NASA’s Nuclear Spectroscopic Telescope
Array, or NuSTAR, is now perched atop its Pegasus XL rocket, strapped to the
plane that will carry the mission to an airborne launch. Launch is scheduled
for June 13, no earlier than 8:30 a.m. PDT (11:30 a.m. EDT).
The plane — the L-1011 “Stargazer”
aircraft — is now at Vandenberg Air Force Base in central California. It is
scheduled to fly to Kwajalein Atoll in the central Pacific Ocean from June 5 to
6. About an hour before launch, the plane will lift off from the island, and
drop NuSTAR and its rocket over the ocean. The rocket will then ignite,
carrying NuSTAR to its final orbit around Earth’s equator.

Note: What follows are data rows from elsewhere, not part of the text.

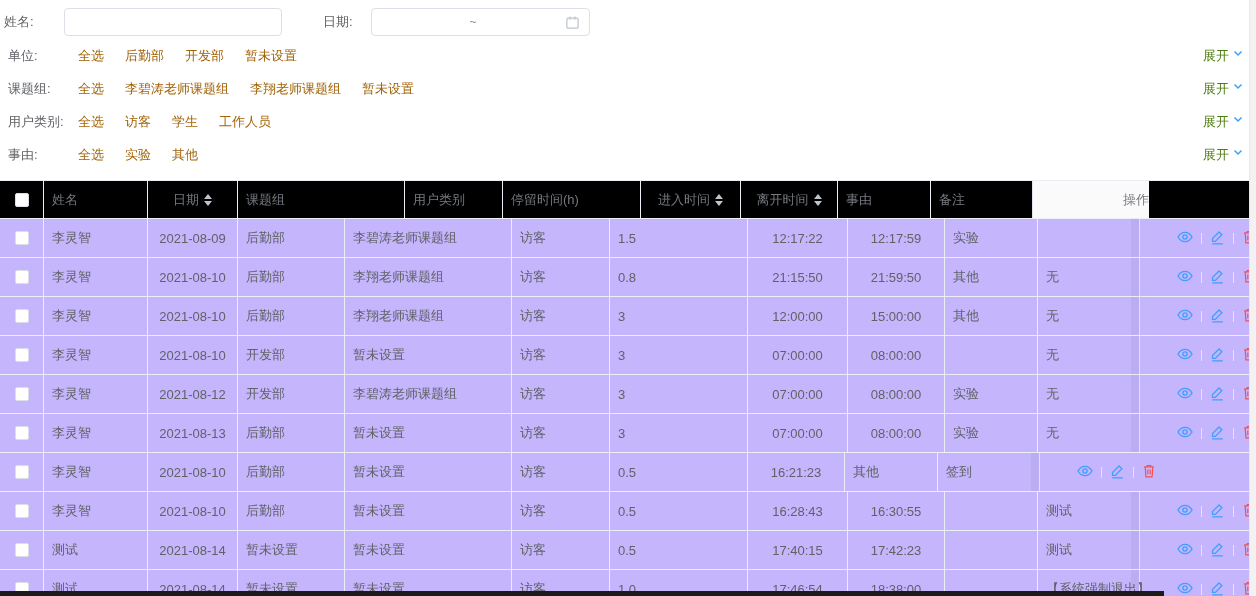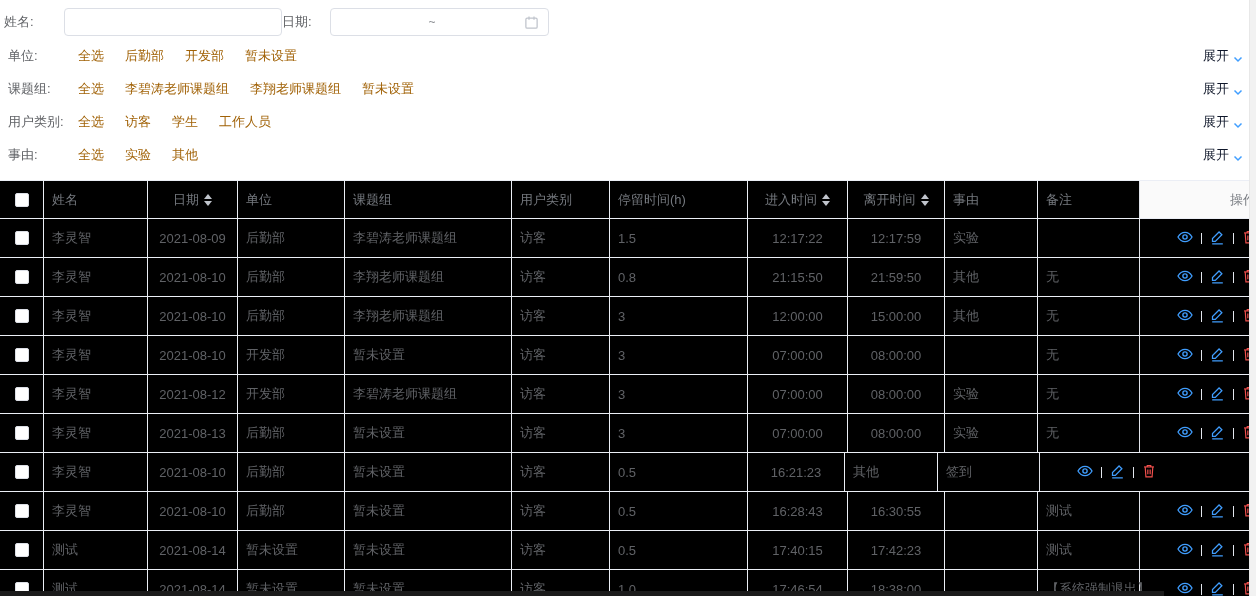"日期:" .lbl-date { margin-left: none -> 41px }
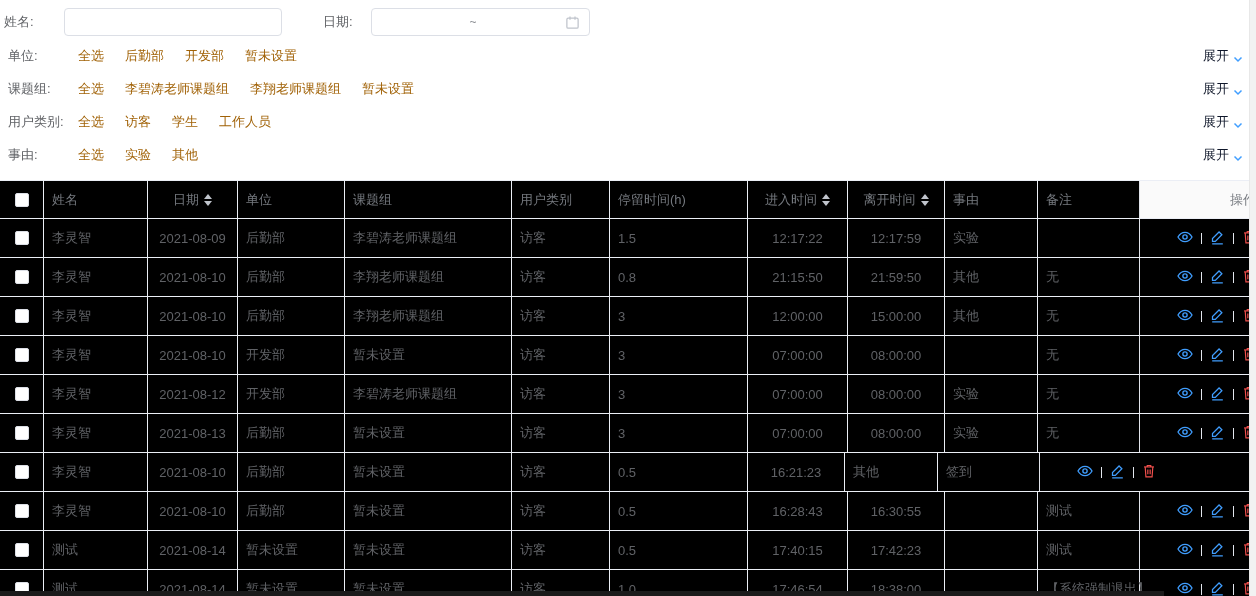"展开" .expand { align-items: flex-end -> flex-start; color: #0f172a -> #4d7c0f }
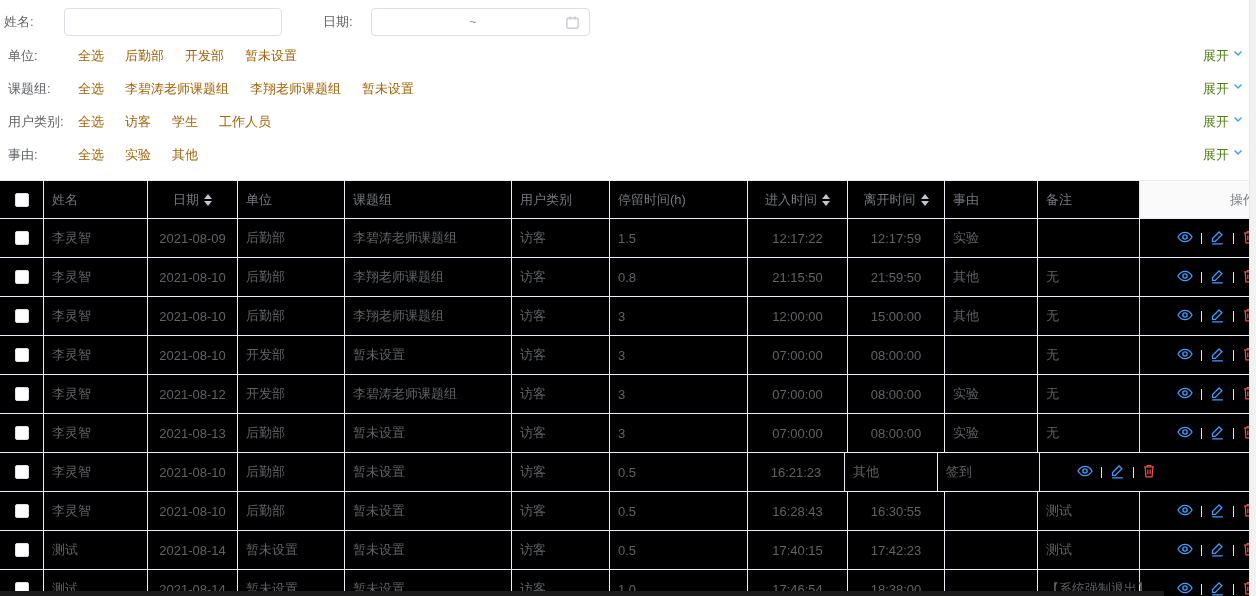"单位" div.cell { html: <div> <span>单位</span> </div> -> none }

NuSTAR will be the first space telescope
to create sharp images of X-rays with high energies, similar to those used by
doctors and dentists. It will conduct a census for black holes, map radioactive
material in young supernovae remnants, and study the origins of cosmic rays and
extreme physics around collapsed stars.
NuSTAR is a Small Explorer mission led
by the California Institute of Technology in Pasadena and managed by NASA’s Jet
Propulsion Laboratory, also in Pasadena, for NASA’s Science Mission Directorate
in Washington. The spacecraft was built by Orbital Sciences Corporation,
Dulles, Va. Launch management and government
oversight for the mission is the responsibility of NASA’s Launch Services
Program at the Kennedy Space Center in Florida.